**Passage**
[Start of Attachment]
Wednesday, September 4, 2013

No data in TNPM reports? Some things to investigate...

Hi,

This last week I saw something in TNPM that reminded me about one of the most common issues when processing and reporting performance data...no data in the reports. In this case it is quite obvious that something is wrong...but where is the problem?

I would like to share some steps I always take in order to investigate the problem in TNPM

Was data ever collected before?

This is the first thing to check...navigate to the past in the report (preferably a report with a chart in order to see raw data over time). Is there any datapoint available? If yes, when was the last one?
The most part of the time you will notice that the issue is not in TNPM itself, but in the data source. It can be a not announced patch applied to the device by the engineer dept (and they always forget to inform it :). It can be some network change caused by a new product release. It can be a change in the sftp credentials used to collect data...etc. Looking backward on time and identifying exactly the last collection point should be your first step.

Are the datachannel components running correctly?

Go to the Datachannel server and do a dccmd status all. Check if all components are on time or if one or many of them are delayed by some hours. Look for a column called "ES DURATION". The numbers indicate how long the component is in a "fixed state". Ideally you should see small numbers (let's say smaller than 100), indicating that something is being processed, except for the DISC component, that will usually have a big number.
Please be attentive here, specially if you are using CSE/CME formulas that depends on input from different subchannels. If one subchannel is delayed in time it will delay all dependent subchannels as well.
[End of Attachment]
**Dataset extract**
[Start of Attachment]
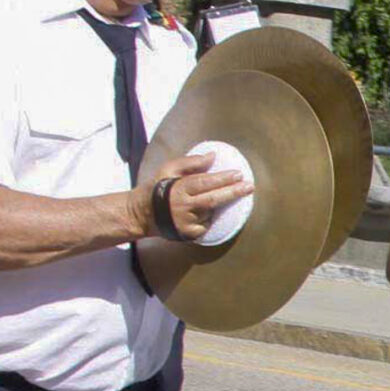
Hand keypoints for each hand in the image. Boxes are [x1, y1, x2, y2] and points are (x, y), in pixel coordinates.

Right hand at [132, 152, 254, 240]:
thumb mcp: (169, 169)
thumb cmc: (157, 187)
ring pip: (210, 212)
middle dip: (233, 192)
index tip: (239, 174)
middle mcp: (183, 206)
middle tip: (249, 186)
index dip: (223, 178)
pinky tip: (203, 213)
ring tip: (218, 197)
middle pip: (213, 199)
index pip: (205, 182)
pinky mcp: (187, 234)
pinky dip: (208, 218)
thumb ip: (191, 162)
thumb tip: (213, 156)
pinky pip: (206, 225)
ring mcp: (186, 222)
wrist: (140, 214)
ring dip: (218, 205)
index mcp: (179, 188)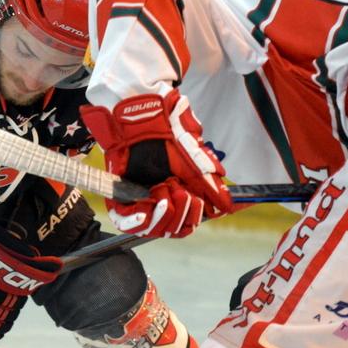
[End of Attachment]
**Exercise instructions**
(1) Decide whether each statement agrees with the TNPM troubleshooting post, answering yes or no and quoting the deciding words of the post: (a) Most of the time, the cause of missing report data lies in TNPM itself. (b) The status of the datachannel components is checked by running dccmd status all on the Datachannel server. (c) The DISC component is expected to show a small number in the status output.
(2) In the TNPM troubleshooting post, which column shows how long a component has been in a "fixed state"?

**Solutions per task**
(1)
(a) No: "The most part of the time you will notice that the issue is not in TNPM itself, but in the data source."
(b) Yes: "Go to the Datachannel server and do a dccmd status all."
(c) No: "except for the DISC component, that will usually have a big number."

(2) The "ES DURATION" column.